- _Passage shown_
-- Start --

# Is there a quick way to visualize new posts in threads participated to?



## Sebastiano (Dec 28, 2018)

Even looking in the FAQ, I can't really find anything helpful about this.
Is there a way to visualize new activity in the threads I've been posting in, or to see if someone answers me?
If I subscribe to a thread I just see all the messages of the thread in the window "subscriptions", even the older ones, which looks a bit confuzing.


----------



## Pete Thomas (Sep 12, 2004)

*Re: Is there a quick way to visualize new posts in threads pasrticipated to?*

If i'm understanding correctly I think the best way is to make sure you have enabled email notifications and just follow those


----------



## lesacks (Feb 15, 2015)

On the mobile skin (enhanced mobile view), clunky as it is, there are the views "Participated" and "Subscribed" 
Selecting one of them shows you your threads with, randomly, the begging of the last or first post of each thread. 
7/10 what you want?


----------



## MojoBari (Feb 2, 2003)

A the top of the page select Settings (next to Log Out). Does that help?

-- End --

- _Short problem a_
Copy the entries below word for word, from their first line up to and including the line with "16: (263, 137)".

- _Records provided_

-- Start --

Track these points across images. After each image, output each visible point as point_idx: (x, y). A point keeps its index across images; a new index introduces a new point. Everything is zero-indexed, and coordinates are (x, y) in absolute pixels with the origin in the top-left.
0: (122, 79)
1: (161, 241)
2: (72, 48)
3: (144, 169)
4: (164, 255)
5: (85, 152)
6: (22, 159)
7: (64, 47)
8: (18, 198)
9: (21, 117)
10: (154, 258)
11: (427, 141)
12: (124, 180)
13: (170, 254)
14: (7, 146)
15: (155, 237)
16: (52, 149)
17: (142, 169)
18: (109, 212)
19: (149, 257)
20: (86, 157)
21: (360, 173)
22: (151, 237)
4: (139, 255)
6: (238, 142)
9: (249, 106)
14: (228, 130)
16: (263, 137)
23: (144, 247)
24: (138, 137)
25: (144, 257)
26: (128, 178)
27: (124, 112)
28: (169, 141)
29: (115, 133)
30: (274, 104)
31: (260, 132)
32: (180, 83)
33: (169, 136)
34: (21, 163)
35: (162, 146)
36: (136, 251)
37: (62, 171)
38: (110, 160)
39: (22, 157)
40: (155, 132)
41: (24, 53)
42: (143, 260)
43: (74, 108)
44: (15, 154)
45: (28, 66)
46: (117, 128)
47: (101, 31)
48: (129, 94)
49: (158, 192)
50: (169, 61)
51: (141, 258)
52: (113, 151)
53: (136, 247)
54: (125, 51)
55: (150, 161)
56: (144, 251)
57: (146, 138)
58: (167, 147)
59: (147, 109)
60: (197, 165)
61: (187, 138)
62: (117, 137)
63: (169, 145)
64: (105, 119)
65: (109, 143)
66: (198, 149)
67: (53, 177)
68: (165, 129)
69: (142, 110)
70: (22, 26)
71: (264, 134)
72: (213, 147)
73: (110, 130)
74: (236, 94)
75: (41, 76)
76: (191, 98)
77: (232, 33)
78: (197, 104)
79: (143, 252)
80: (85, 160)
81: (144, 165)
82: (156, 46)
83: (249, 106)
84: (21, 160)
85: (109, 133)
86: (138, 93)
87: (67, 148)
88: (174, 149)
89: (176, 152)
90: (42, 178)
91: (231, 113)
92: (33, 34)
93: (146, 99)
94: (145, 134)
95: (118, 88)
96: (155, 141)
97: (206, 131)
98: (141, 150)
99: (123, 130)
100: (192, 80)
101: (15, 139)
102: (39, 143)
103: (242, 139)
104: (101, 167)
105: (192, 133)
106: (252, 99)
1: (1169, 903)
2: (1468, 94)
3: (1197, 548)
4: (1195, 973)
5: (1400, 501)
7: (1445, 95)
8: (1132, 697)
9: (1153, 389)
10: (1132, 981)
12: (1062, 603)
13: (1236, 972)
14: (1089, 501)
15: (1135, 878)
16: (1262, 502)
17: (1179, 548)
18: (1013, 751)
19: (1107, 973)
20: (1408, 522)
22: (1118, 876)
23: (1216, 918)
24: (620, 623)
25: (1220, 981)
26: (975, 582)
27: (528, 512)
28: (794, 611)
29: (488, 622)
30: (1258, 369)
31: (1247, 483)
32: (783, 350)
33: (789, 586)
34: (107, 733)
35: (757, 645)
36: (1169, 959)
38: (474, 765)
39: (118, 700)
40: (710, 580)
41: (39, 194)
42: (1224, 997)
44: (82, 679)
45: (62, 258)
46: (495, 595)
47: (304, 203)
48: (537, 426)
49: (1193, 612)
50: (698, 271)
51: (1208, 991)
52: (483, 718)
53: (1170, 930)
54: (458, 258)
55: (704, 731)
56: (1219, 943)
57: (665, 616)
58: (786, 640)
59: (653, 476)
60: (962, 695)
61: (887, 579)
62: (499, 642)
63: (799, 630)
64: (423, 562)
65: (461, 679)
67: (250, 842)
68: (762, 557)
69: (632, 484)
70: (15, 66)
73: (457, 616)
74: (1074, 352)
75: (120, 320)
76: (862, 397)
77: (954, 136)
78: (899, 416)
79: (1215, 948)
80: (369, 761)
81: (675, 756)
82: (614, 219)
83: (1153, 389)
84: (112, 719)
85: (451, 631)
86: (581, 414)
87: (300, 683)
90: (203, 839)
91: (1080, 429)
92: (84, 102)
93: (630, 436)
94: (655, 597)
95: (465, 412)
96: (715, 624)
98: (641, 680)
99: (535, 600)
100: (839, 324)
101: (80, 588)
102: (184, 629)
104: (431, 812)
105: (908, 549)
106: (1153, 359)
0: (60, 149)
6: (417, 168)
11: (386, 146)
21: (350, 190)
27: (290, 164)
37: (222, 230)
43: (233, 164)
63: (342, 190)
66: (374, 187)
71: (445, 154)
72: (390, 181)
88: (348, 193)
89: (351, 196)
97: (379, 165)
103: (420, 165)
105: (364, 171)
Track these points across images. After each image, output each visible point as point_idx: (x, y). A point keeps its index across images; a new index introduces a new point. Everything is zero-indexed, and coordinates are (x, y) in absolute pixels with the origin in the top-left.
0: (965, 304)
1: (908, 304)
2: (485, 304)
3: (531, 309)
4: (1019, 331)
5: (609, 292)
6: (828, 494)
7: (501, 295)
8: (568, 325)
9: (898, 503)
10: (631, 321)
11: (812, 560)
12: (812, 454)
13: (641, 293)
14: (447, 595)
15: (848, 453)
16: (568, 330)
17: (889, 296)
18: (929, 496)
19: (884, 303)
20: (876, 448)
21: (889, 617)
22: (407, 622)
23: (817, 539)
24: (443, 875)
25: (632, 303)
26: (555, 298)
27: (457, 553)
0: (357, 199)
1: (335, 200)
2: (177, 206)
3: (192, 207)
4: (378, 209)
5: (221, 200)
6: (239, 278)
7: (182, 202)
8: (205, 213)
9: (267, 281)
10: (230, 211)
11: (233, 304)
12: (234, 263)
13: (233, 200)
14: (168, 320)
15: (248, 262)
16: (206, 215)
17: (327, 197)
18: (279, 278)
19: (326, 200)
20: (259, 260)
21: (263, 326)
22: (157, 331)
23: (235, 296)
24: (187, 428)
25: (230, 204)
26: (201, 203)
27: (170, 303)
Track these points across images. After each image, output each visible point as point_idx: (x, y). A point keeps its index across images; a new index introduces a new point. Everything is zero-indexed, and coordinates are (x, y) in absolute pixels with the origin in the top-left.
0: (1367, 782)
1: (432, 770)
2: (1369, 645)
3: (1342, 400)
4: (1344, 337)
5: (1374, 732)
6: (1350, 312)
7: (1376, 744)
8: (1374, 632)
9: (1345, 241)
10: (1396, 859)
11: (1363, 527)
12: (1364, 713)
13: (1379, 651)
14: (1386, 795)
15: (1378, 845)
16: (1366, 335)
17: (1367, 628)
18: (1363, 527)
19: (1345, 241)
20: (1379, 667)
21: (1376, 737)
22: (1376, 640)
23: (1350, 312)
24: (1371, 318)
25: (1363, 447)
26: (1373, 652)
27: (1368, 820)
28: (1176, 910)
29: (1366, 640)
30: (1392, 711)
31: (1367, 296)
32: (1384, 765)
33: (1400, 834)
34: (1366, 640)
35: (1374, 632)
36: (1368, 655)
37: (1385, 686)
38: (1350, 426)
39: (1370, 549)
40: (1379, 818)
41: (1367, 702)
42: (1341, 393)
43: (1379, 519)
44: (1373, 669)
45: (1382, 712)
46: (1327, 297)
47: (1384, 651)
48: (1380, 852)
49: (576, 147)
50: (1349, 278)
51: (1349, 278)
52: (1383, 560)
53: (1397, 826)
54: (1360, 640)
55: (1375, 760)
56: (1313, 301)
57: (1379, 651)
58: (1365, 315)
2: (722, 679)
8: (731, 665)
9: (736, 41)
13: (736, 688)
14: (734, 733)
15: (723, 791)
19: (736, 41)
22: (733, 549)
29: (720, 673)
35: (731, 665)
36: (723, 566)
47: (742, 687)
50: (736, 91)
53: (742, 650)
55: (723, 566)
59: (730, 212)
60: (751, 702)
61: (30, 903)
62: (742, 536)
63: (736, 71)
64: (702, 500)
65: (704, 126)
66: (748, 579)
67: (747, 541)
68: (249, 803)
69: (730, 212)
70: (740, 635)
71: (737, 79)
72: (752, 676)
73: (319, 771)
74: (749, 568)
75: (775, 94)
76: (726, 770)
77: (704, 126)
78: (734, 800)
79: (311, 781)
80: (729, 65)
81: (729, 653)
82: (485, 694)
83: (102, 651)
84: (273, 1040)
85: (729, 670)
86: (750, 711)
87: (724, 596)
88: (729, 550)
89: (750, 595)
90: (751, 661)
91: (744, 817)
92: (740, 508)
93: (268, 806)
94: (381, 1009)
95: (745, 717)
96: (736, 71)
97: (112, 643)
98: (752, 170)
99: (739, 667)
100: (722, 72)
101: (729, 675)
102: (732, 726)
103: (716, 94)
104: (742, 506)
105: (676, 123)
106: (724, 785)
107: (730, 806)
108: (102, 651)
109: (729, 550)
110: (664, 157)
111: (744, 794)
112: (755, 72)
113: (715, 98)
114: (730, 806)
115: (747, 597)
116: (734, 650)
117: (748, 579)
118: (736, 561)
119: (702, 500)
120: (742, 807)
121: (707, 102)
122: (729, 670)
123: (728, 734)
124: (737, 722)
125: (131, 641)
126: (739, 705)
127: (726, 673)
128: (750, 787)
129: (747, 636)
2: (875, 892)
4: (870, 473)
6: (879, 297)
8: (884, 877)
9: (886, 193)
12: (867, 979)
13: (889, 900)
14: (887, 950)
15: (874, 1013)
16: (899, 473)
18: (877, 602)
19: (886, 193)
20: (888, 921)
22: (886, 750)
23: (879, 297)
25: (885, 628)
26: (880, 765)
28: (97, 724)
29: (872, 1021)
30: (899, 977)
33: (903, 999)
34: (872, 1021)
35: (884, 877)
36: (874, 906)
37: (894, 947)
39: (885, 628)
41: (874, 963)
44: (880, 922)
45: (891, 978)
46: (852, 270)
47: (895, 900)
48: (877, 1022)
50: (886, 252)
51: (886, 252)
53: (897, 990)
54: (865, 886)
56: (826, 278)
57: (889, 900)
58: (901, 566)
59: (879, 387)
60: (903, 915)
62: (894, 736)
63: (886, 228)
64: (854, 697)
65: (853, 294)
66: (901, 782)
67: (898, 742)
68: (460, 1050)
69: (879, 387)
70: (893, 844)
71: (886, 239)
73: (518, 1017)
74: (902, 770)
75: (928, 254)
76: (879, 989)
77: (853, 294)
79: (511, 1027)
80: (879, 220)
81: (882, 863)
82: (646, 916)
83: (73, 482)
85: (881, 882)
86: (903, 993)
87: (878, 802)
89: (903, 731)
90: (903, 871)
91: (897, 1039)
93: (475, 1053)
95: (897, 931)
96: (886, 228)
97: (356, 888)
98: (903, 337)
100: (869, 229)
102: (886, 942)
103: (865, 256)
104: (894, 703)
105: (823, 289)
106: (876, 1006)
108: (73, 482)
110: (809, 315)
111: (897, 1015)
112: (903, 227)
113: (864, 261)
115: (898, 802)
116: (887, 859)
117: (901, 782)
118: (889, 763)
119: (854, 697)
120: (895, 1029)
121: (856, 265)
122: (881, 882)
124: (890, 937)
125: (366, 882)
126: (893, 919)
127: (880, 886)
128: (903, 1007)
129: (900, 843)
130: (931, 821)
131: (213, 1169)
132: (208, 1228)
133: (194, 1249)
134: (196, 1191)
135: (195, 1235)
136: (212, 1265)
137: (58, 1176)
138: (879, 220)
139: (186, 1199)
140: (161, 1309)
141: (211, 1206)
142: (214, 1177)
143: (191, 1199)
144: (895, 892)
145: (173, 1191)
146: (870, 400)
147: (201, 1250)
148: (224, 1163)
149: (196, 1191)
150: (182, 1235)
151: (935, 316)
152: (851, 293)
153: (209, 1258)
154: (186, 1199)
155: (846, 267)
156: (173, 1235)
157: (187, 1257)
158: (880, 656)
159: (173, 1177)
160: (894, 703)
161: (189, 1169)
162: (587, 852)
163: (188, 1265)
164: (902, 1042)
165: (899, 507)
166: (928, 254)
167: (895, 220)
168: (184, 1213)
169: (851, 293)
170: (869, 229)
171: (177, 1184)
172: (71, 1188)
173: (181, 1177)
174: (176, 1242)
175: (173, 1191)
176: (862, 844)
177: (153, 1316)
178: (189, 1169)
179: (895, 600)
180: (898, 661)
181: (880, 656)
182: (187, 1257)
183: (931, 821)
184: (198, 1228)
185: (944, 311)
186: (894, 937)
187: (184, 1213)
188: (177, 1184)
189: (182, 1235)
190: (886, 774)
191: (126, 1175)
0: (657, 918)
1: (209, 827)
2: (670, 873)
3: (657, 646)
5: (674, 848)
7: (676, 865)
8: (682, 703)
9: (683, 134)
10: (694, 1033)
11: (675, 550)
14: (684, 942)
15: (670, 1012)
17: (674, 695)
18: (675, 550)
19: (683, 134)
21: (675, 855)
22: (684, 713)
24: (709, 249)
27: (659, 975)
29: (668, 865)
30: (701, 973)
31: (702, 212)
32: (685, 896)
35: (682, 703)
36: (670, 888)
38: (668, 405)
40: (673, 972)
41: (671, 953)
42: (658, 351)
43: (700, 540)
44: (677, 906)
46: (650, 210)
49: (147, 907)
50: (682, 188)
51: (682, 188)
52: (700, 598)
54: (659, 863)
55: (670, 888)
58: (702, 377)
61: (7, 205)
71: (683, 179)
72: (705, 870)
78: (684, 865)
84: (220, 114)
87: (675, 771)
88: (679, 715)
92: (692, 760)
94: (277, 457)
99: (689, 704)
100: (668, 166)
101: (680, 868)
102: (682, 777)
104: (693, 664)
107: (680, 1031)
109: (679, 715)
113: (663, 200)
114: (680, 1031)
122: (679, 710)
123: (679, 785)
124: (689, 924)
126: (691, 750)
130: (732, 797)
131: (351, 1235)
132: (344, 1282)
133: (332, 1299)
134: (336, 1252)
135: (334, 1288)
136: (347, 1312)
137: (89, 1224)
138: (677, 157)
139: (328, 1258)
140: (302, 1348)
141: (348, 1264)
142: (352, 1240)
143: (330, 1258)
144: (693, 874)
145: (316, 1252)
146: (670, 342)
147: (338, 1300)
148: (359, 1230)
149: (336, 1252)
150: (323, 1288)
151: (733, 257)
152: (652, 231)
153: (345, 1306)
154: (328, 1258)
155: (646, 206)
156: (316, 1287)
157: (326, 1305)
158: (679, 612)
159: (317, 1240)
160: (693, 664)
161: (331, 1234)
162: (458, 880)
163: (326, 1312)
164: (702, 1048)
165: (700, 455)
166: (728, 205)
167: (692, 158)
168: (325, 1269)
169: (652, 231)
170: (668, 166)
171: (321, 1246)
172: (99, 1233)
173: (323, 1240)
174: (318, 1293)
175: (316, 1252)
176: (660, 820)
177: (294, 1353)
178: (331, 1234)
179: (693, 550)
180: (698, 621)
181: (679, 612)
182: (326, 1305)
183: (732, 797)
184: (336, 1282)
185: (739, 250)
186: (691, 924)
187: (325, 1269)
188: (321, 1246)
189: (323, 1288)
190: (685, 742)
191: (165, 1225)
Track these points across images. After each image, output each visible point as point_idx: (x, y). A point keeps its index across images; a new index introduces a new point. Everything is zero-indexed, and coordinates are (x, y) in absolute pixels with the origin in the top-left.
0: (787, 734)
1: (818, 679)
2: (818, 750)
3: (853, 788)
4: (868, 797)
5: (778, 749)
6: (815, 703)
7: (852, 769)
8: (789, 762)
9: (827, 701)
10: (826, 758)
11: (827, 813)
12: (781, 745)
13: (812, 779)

-- End --

- _Short problem b_
Write the next part of the forum thread about spotting new posts in threads you've taken part in, starting after its last reply.

- _Final result a_
Track these points across images. After each image, output each visible point as point_idx: (x, y). A point keeps its index across images; a new index introduces a new point. Everything is zero-indexed, and coordinates are (x, y) in absolute pixels with the origin in the top-left.
0: (122, 79)
1: (161, 241)
2: (72, 48)
3: (144, 169)
4: (164, 255)
5: (85, 152)
6: (22, 159)
7: (64, 47)
8: (18, 198)
9: (21, 117)
10: (154, 258)
11: (427, 141)
12: (124, 180)
13: (170, 254)
14: (7, 146)
15: (155, 237)
16: (52, 149)
17: (142, 169)
18: (109, 212)
19: (149, 257)
20: (86, 157)
21: (360, 173)
22: (151, 237)
4: (139, 255)
6: (238, 142)
9: (249, 106)
14: (228, 130)
16: (263, 137)

- _Final result b_
----------



## mrpeebee (Jan 29, 2010)

Sebastiano said:


> If I subscribe to a thread I just see all the messages of the thread in the window "subscriptions", even the older ones, which looks a bit confuzing.


The ones with new posts will be in 'bold' characters. Click on the small icon just in front of the thread title and it will bring you to the first unread post in that thread.


----------



## Sebastiano (Dec 28, 2018)

Thank you very much! I'm still wrapping my head around this..!


----------



## Canadiain (Nov 16, 2004)

I use a shortcut / bookmark to

https://forum.saxontheweb.net/subscription.php

If its bold there are new replies

Or else use the email notification option, but that gets annoying pretty fast in my experience.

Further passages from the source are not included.